J'ai du mal à avoir des nouvelles de ma grand-mère. Ma soeur est trop souvent aux abonnés absents. Mercredi dernier, je l'ai à nouveau appelée sur son portable. Mon beau frère m'a répondu. J'ai eu quelques nouvelles par son intermédiaire.  Ma grand-mère est fatiguée et fatigable. Je ne sais pas si elle aura la force de se battre. Ni même l'envie.

Mercredi soir, je disais à table que j'appelerai sa maison de retraite le lendemain midi pour avoir d'autres nouvelles. Ma fille m'a devancée. Elle a appelé, elle-même. Cela m'a surprise, elle qui est plutôt timide. Lorsque je lui ai dit le soir, elle m'a avoué avoir répété longtemps son message. Je suis fière d'elle et de ce petit geste. La maison de retraite a confirmé que ma grand-mère était très fatiguée et qu'il fallait souvent la solliciter.

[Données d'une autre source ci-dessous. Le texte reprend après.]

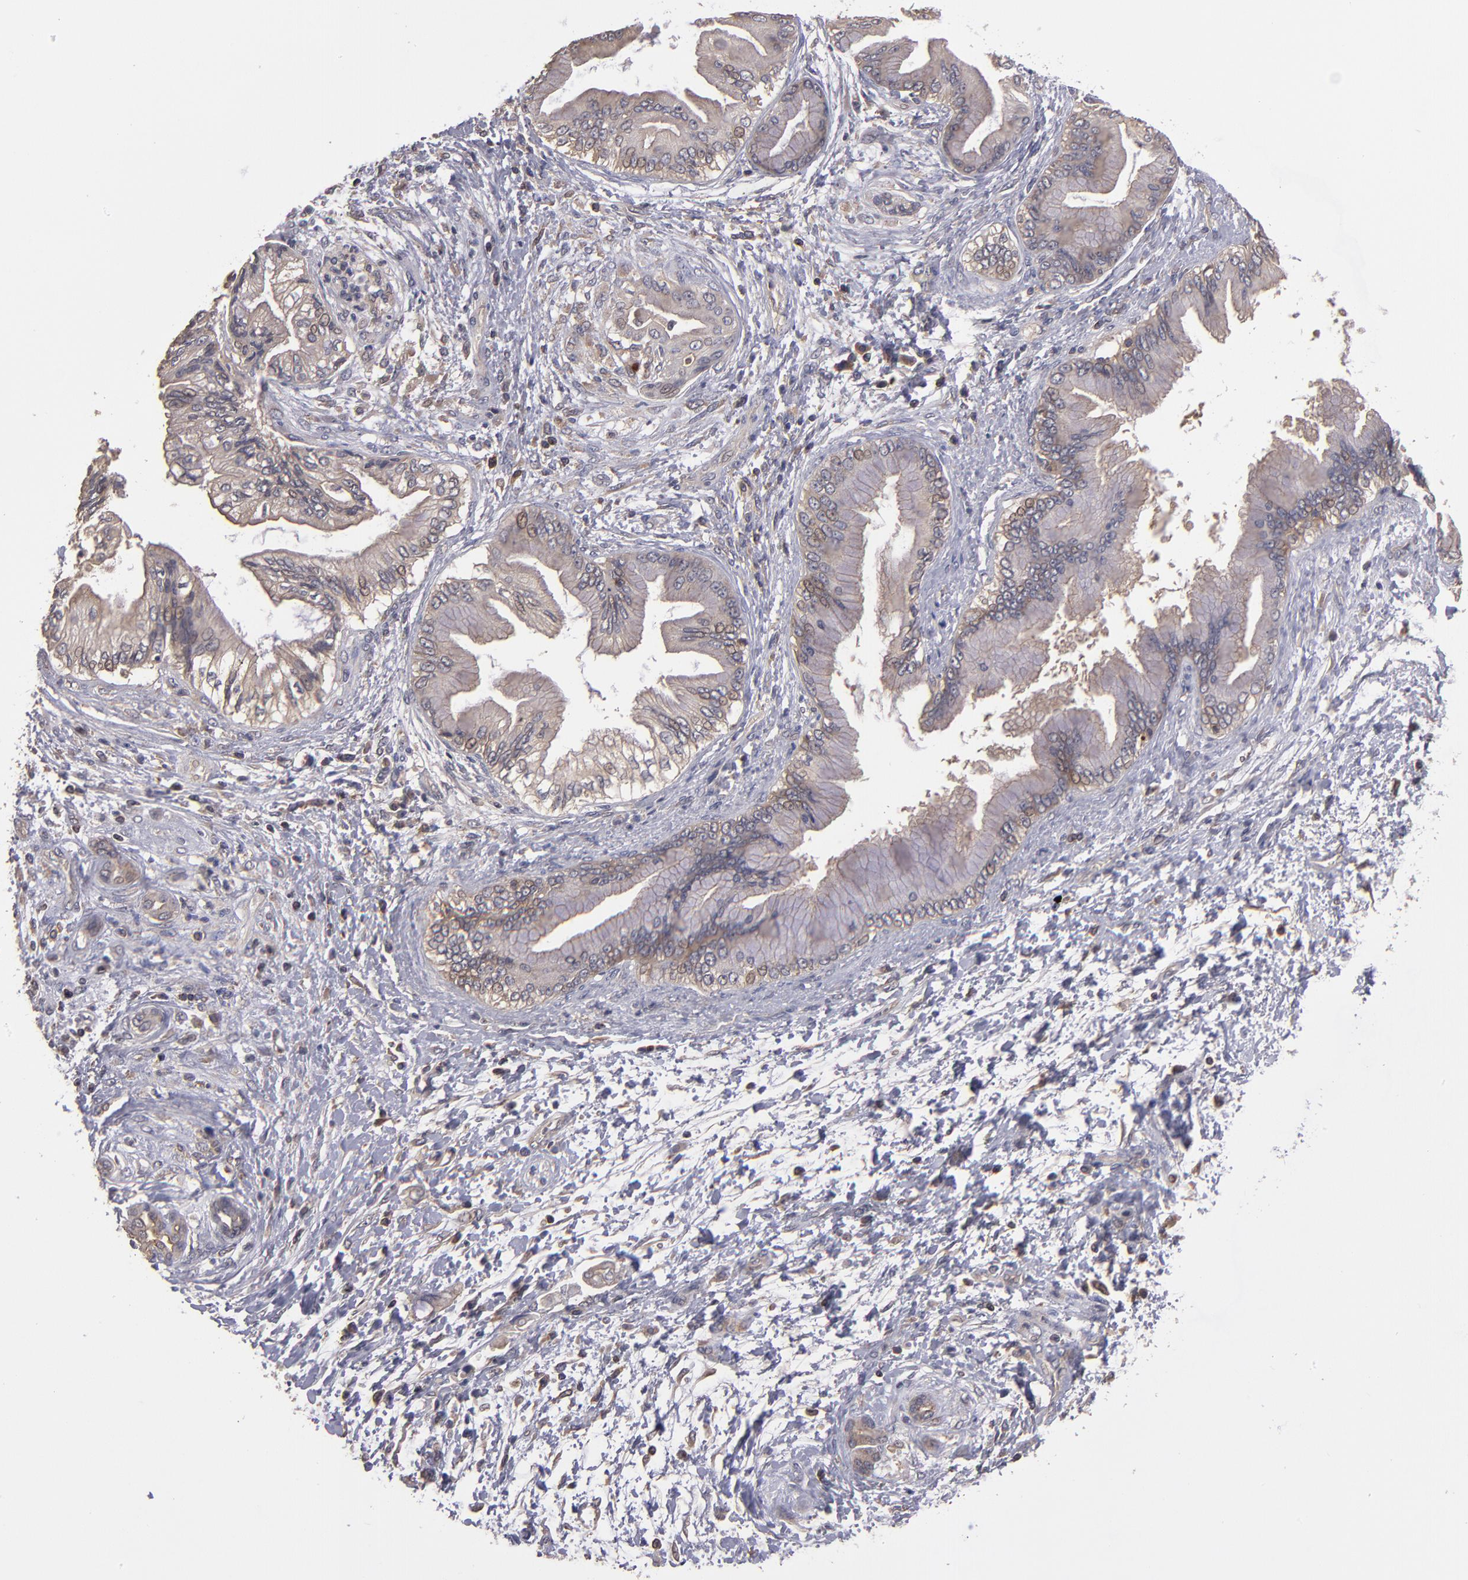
{"staining": {"intensity": "weak", "quantity": "25%-75%", "location": "cytoplasmic/membranous"}, "tissue": "pancreatic cancer", "cell_type": "Tumor cells", "image_type": "cancer", "snomed": [{"axis": "morphology", "description": "Adenocarcinoma, NOS"}, {"axis": "topography", "description": "Pancreas"}], "caption": "Weak cytoplasmic/membranous staining for a protein is seen in approximately 25%-75% of tumor cells of pancreatic adenocarcinoma using immunohistochemistry.", "gene": "NF2", "patient": {"sex": "female", "age": 70}}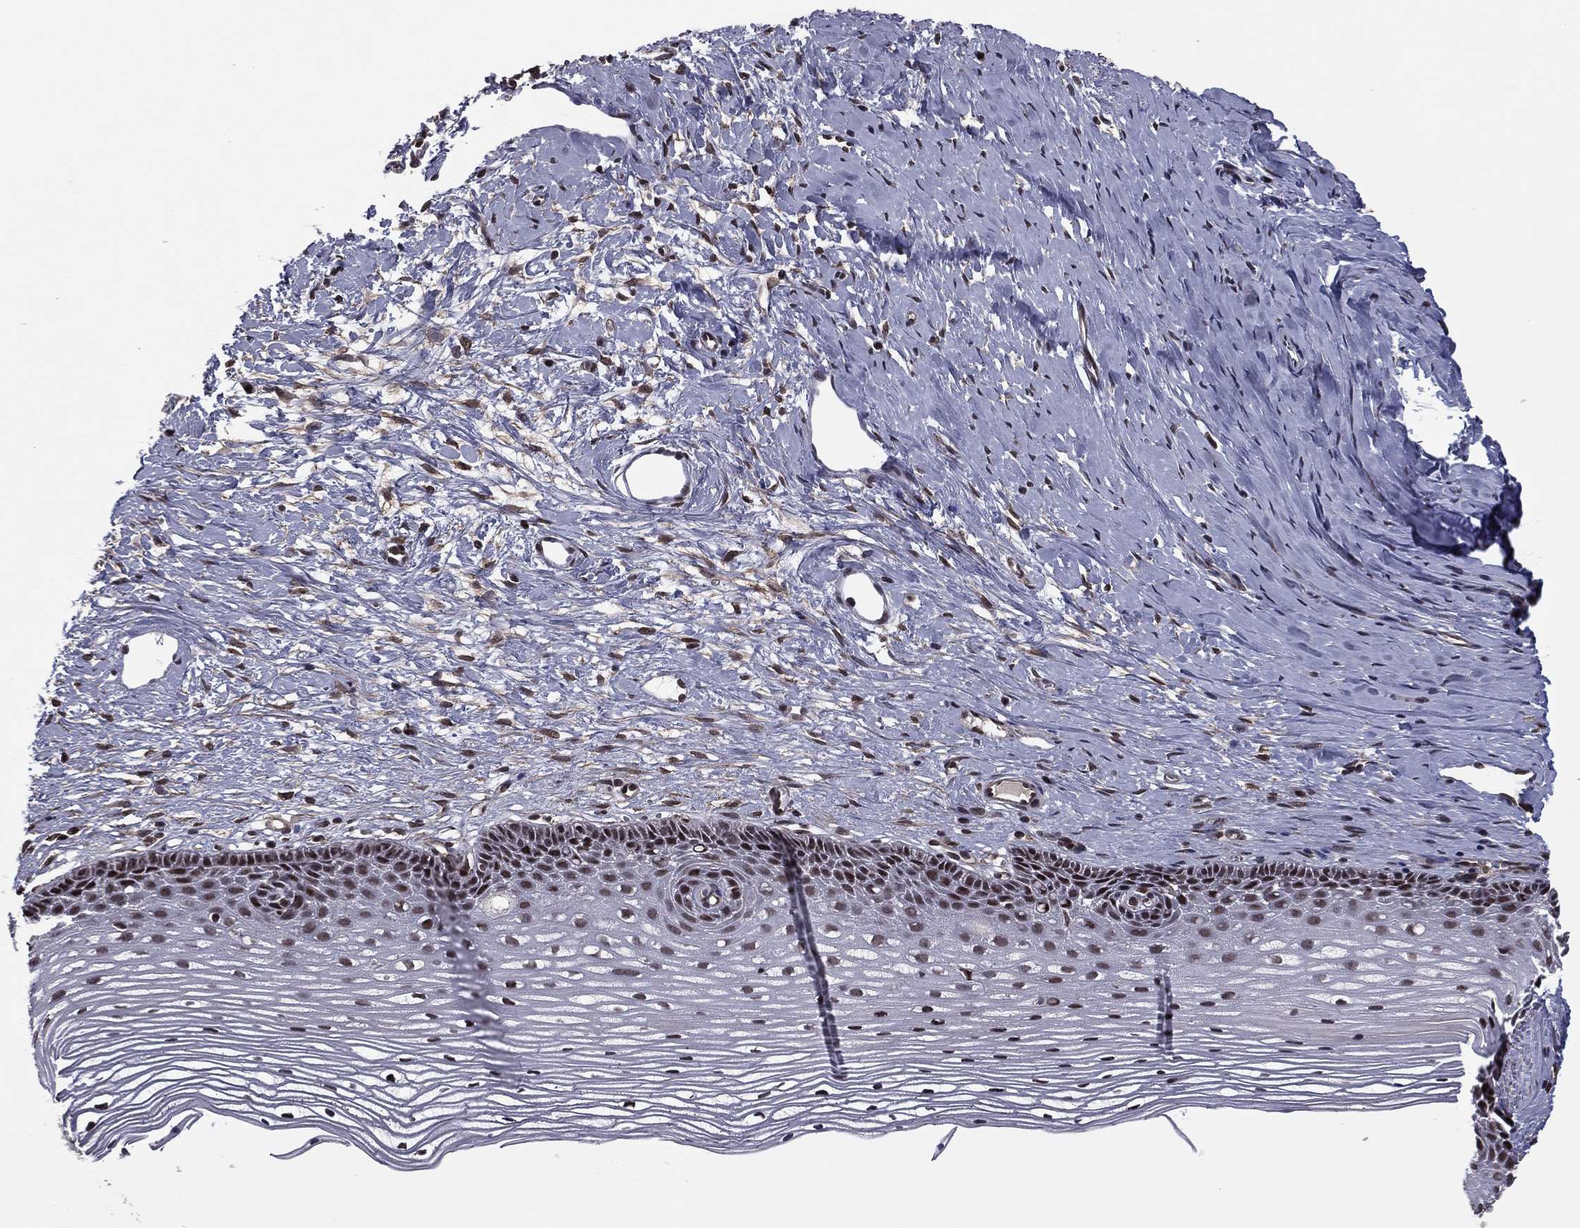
{"staining": {"intensity": "strong", "quantity": "<25%", "location": "nuclear"}, "tissue": "cervix", "cell_type": "Squamous epithelial cells", "image_type": "normal", "snomed": [{"axis": "morphology", "description": "Normal tissue, NOS"}, {"axis": "topography", "description": "Cervix"}], "caption": "Immunohistochemistry staining of normal cervix, which shows medium levels of strong nuclear positivity in about <25% of squamous epithelial cells indicating strong nuclear protein expression. The staining was performed using DAB (brown) for protein detection and nuclei were counterstained in hematoxylin (blue).", "gene": "RARB", "patient": {"sex": "female", "age": 40}}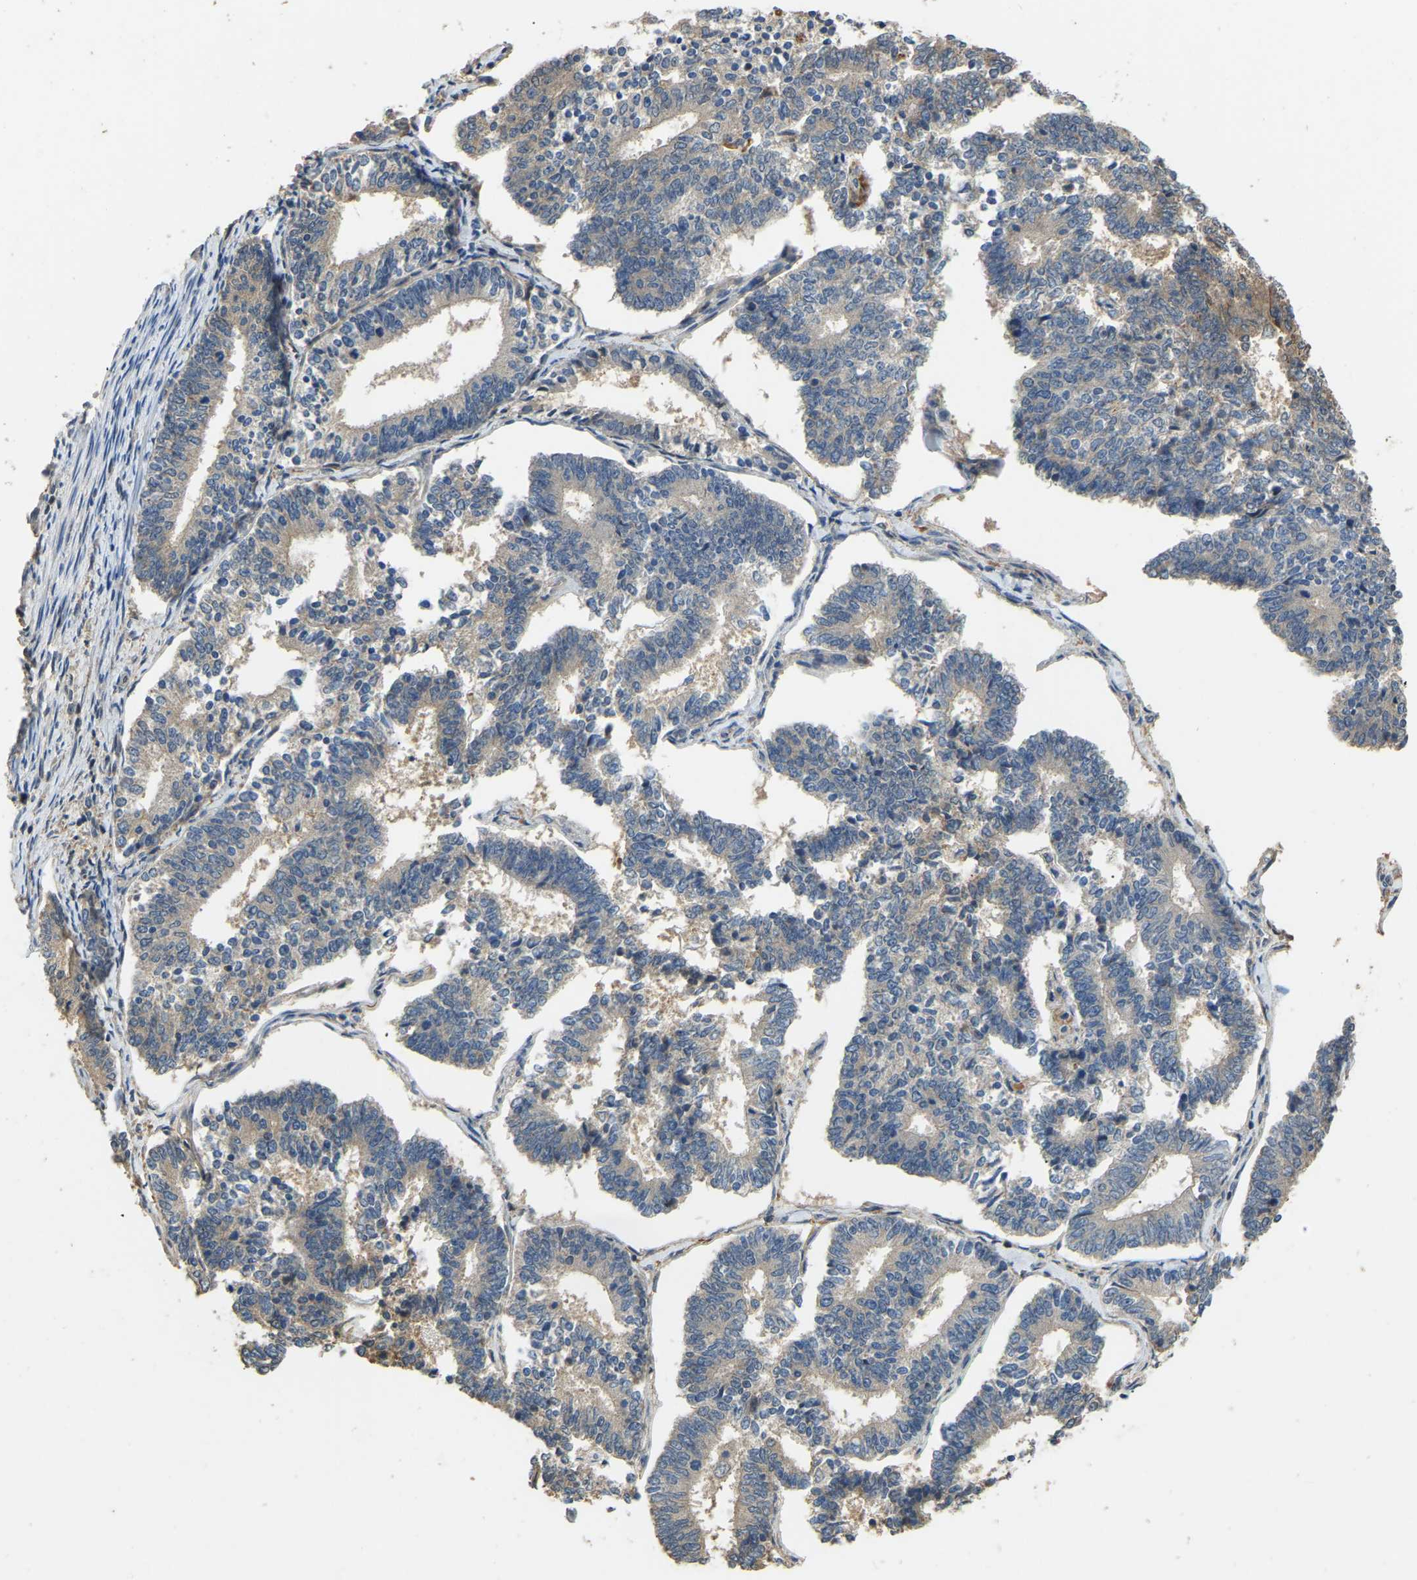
{"staining": {"intensity": "negative", "quantity": "none", "location": "none"}, "tissue": "endometrial cancer", "cell_type": "Tumor cells", "image_type": "cancer", "snomed": [{"axis": "morphology", "description": "Adenocarcinoma, NOS"}, {"axis": "topography", "description": "Endometrium"}], "caption": "IHC image of neoplastic tissue: human endometrial cancer (adenocarcinoma) stained with DAB demonstrates no significant protein staining in tumor cells. Nuclei are stained in blue.", "gene": "TUFM", "patient": {"sex": "female", "age": 70}}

Je vais descendre dans le sud pour les prochaines vacances. 

Le week-end s'achève et je me sens fatiguée aussi (pas autant qu'à 94 ans !). Je vais achever cette note et me glisser sous la couette pour lire.

Je lis, mais parle peu de mes livres ces derniers temps. J'attends qu'un ouvrage me "transporte", mais le dernier Blondel m'a déçue. 

Octobre rose a commencé. Je crois que je serai fidèle à ce rdv pendant très longtemps maintenant. Certains causes me touchent plus. C'est un peu égoïste en fait quand on y pense. Il faut attendre que la maladie frappe à votre porte, pour ouvrir un peu les yeux. Mais mieux vaut tard que jamais, non ?

Relire ma note, me fait remarquer que j'écris sur un peu tout sans grande transition entre les sujets. 

Je ne me sens pas la fibre "écrivaine" ce soir. Parfois les mots viennent plus facilement.